Quoting a biblical proverb: “A good name is to be chosen rather than great riches, Loving favor rather than silver and gold.” (Proverbs 22.1). David had a “good name” but the adjective to describe Solomon’s name was yet to be determined. As today’s focus text (below) indicates, Solomon was at a crossroads in his life and in the life of Israel. His name and his legacy would be what he made it to be. God encouraged Solomon to walk as David walked, but the doing of it remained completely in Solomon’s hands.
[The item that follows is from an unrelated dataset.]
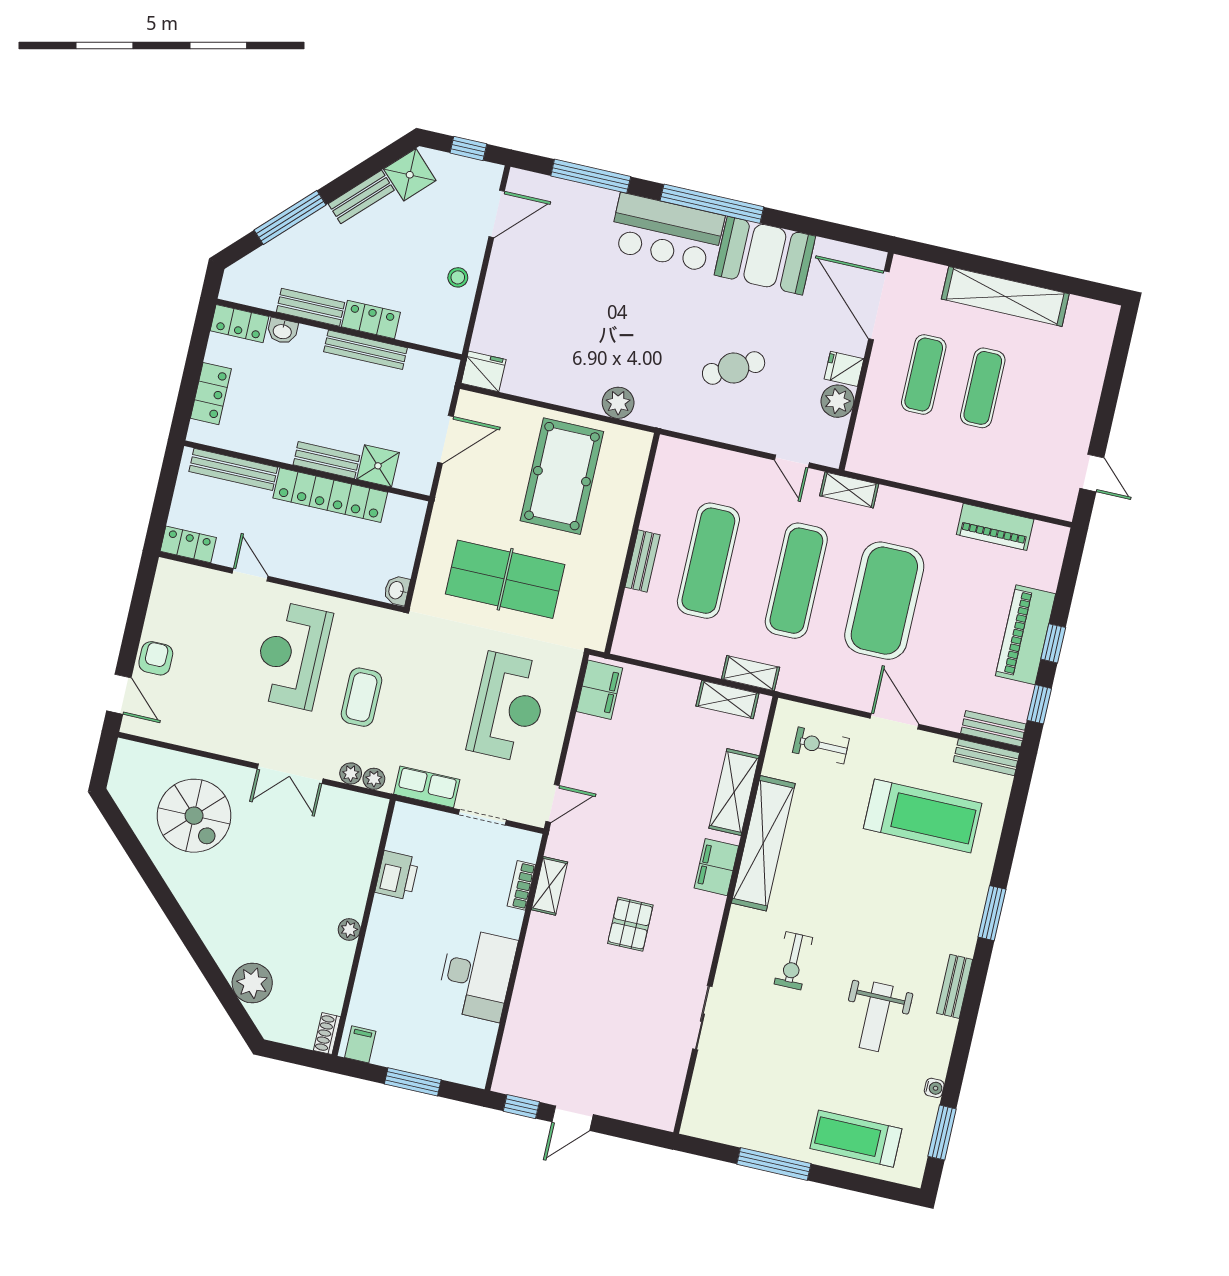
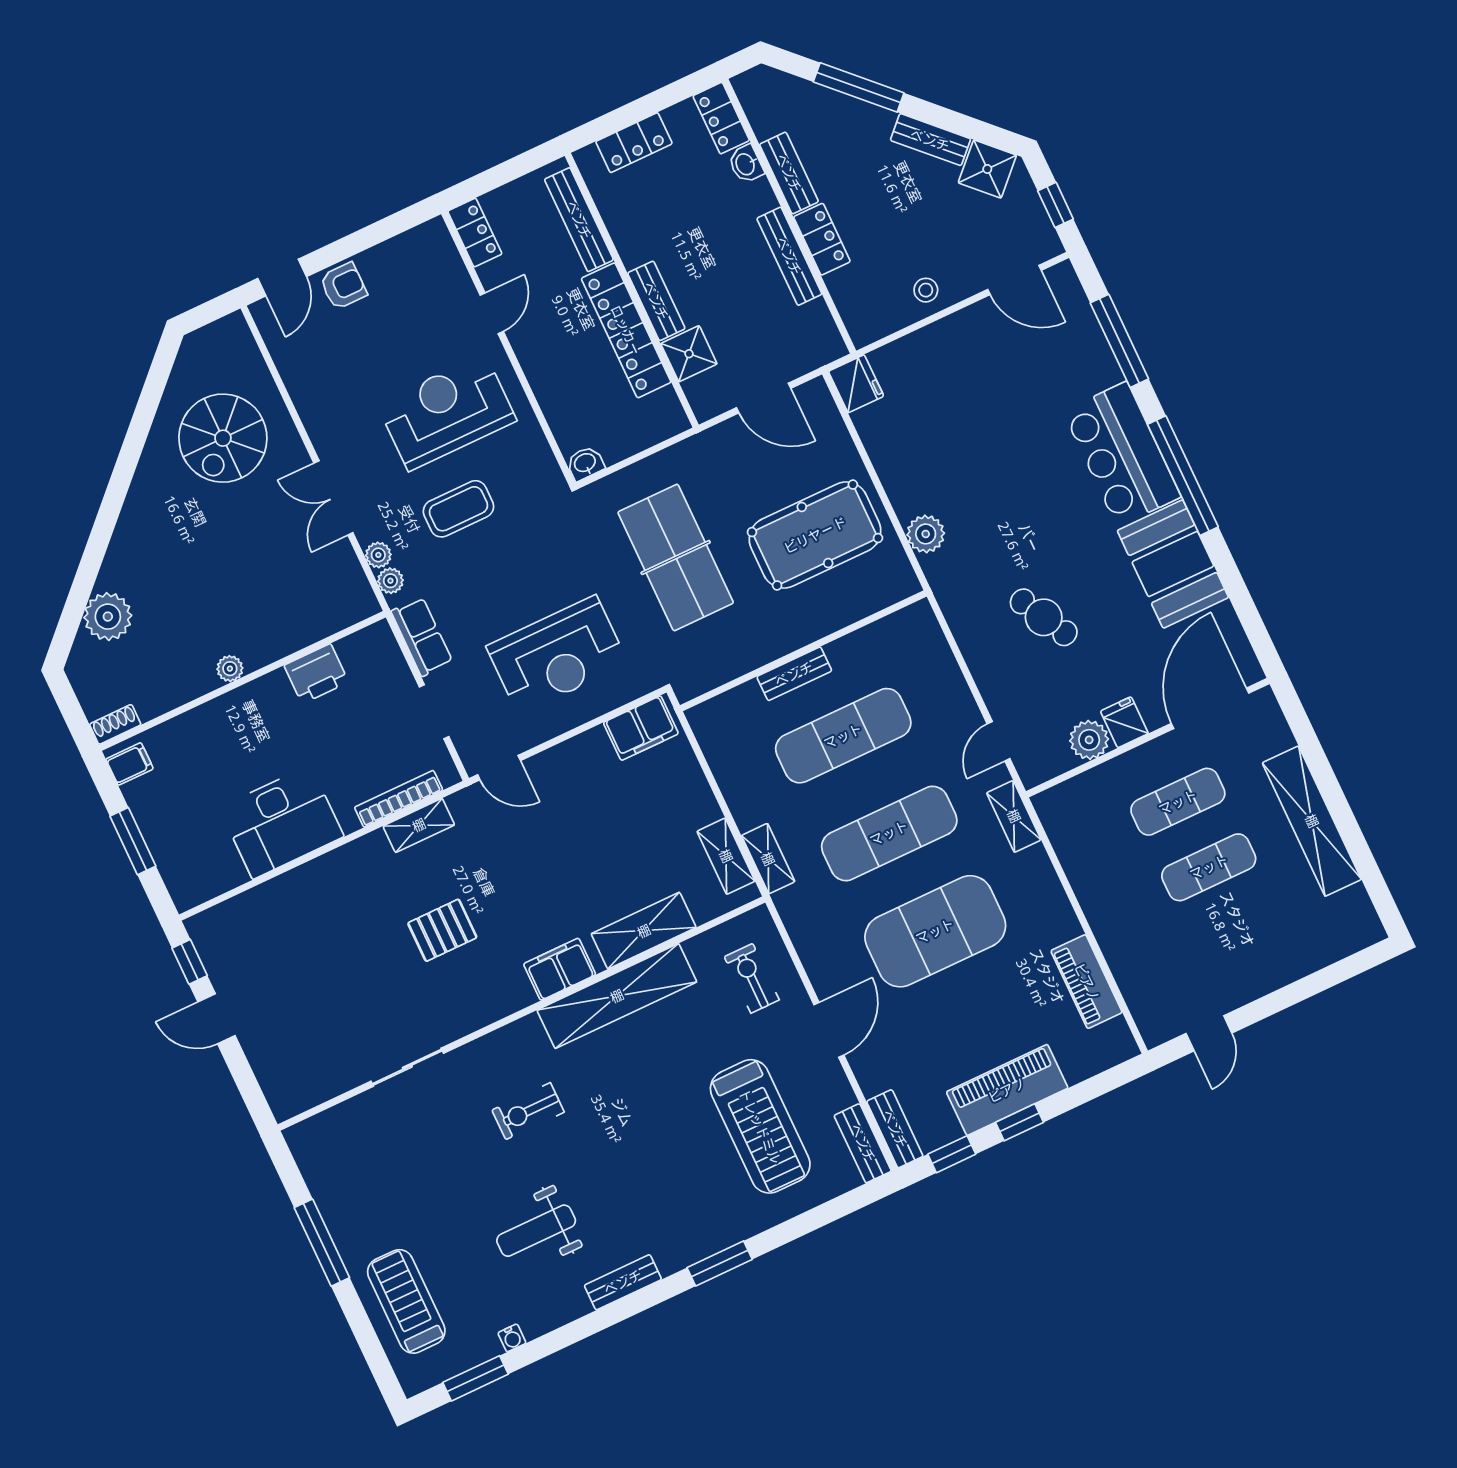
bookcase: (521, 885) -> (399, 799), width x1.56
“And the LORD said to him [Solomon]: ‘I have heard your prayer and your supplication that you have made before Me; I have consecrated this house [Solomon’s Temple] which you have built to put My name there forever, and My eyes and My heart will be there perpetually. Now if you walk before Me as your father David walked, in integrity of heart and in uprightness, to do according to all that I have commanded you, and if you keep My statutes and My judgments, then I will establish the throne of your kingdom over Israel forever, as I promised David your father, saying, “You shall not fail to have a man on the throne of Israel.” But if you or your sons at all turn from following Me, and do not keep My commandments and My statutes which I have set before you, but go and serve other gods and worship them, then I will cut off Israel from the land which I have given them; and this house which I have consecrated for My name I will cast out of My sight. Israel will be a proverb and a byword among all peoples. And as for this house, which is exalted, everyone who passes by it will be astonished and will hiss, and say, “Why has the LORD done thus to this land and to this house?” Then they will answer, “Because they forsook the LORD their God, who brought their fathers out of the land of Egypt, and have embraced other gods, and worshiped them and served them; therefore the LORD has brought all this calamity on them.”’” (1 Kings 9.3-9).
God did not “pull any punches” with Solomon; His warnings were extraordinarily clear. These warning came in the form of “if…then” statements. If Solomon walked as his father had walked, then good things would follow. On the other hand, if Solomon chose to turn his back on God, then terrible things would happen to Solomon and to the generations that were to follow! The legacy that David left was far from a perfect legacy, let there be no mistake about it. However, the fact that David was always ready to face his wrongs and seek forgiveness was perhaps the most notable trait about him. He certainly knew that his deeds with Bathsheba were sinful, but when confronted he openly confessed his wrong and sought God’s face.
God’s own commentary regarding David was that he walked “in integrity of heart and in uprightness…” (1 Kings 9.4). In another place the Lord said that David was a man with a heart “loyal to the LORD his God…” (see 1 Kings 15.3). To walk as David walked came to have idiomatic usage in the inspired history of Israel; subsequent kings were measured according to how closely they imitated David’s walk with God (see 2 Chronicles 11.17; 17.3; 21.12, etc.). In as much as the latter kings were measured against David, he became the “standard” by which all other kings were judged. It should come as no surprise that David was revered for centuries in Israel right up to and including the time of Jesus Christ. The apostle Paul cited God’s own words through Samuel when He told King Saul that he was being replaced by “a man after My own heart…” (see Acts 13.22 & 1 Samuel 13.14).
Though we are weak and sinful from time to time, we can still take heart in the fact that we can Walk as David Walked!
1. What is and “if… then” statement”? Did God use them from time to time? Is it Ok if we do?
2. In what ways did David fail God?
3. What distinguished the heart of David from the hearts of others?
4. Does being loyal to God, upright, and having integrity of heart imply sinless perfection? Why or why not?